A majority of people in Milwaukee have the best intentions at heart. To that end, patients may share their prescription medication with family and friends in need. Despite a person’s good intentions, selling or otherwise giving prescription medication to someone else is illegal.  

Abington – Jefferson Health explores the many risks of sharing prescription medication. Patients need to know how their kindness can unintentionally backfire on them and their loved ones.  

Pain meds are powerful and dangerous 

While providing a great deal of relief to those in pain, opioids and other pain meds are both powerful and habit-forming when not used correctly. A friend or family member sharing someone else’s prescription medication could have an unknown health condition that may have a negative interaction with pain meds.  

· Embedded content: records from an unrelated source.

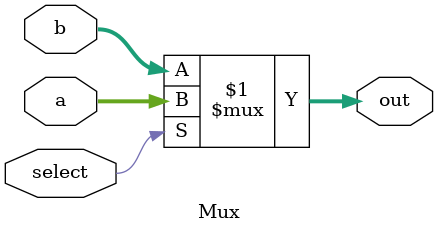
<source format=v>
`timescale 1ns / 1ps


module Mux(
    input select,
    input [31:0] a,
    input [31:0] b,
    output [31:0] out
    );
    
    assign out = select ? a : b;
    
endmodule

</source>
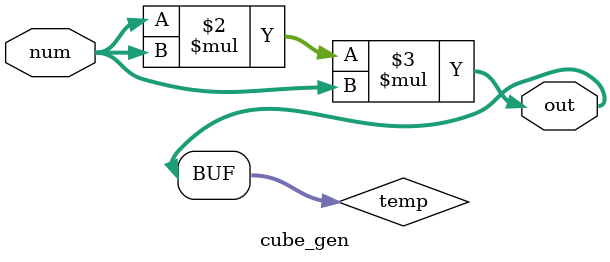
<source format=v>
`timescale 1ns / 1ps


module cube_gen(num,out);

        parameter n = 4;
        input [n-1:0] num;
        output reg [2*n-1:0] out; 
        
        reg [2*n-1:0] temp;
        
        always@(*)
        begin
            temp = num * num * num;
            out = temp;
        end
endmodule


</source>
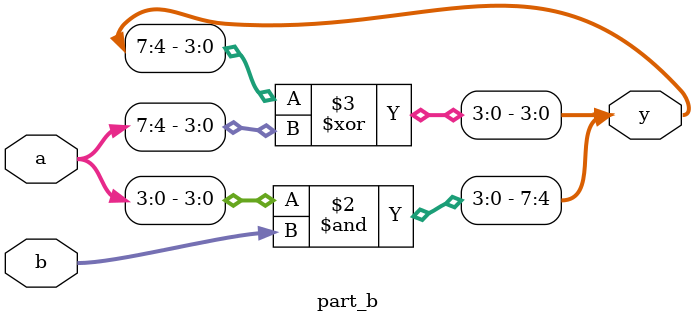
<source format=v>
module part_b (a, b, y);

	input [7:0]a; 
	input [3:0]b;
	output [7:0]y;
	reg [7:0]y;
	
	
	always @(*)
		begin
			y[7:4] = a[3:0] & b[3:0];
			y[3:0] = y[7:4] ^ a[7:4];
		end

endmodule 
</source>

The physical complication could be something else 

A doctor should be the one to diagnose a condition, not a well-meaning friend. Medication received from a friend may not address symptoms that look like one health condition but are actually something else. Taking the wrong medication could have horrible side effects.  

Drugs could interact 

Friends and family members could already take medication before taking non-prescribed meds. Together, both pharmaceuticals could have an adverse reaction, notes Pharmacy Times. Depending on the impact of that reaction, the person sharing her or his prescription could face criminal charges. 

Doses need to be exact  

Medicine is most effective when it is the right dose. Someone sharing medication does not know how much of a dose another person needs, which can lead to adverse side effects and health risks.  

Ideally, all prescription medications should remain locked up or hidden. Even if a person does not share prescription meds, someone could swipe pills left out in the open.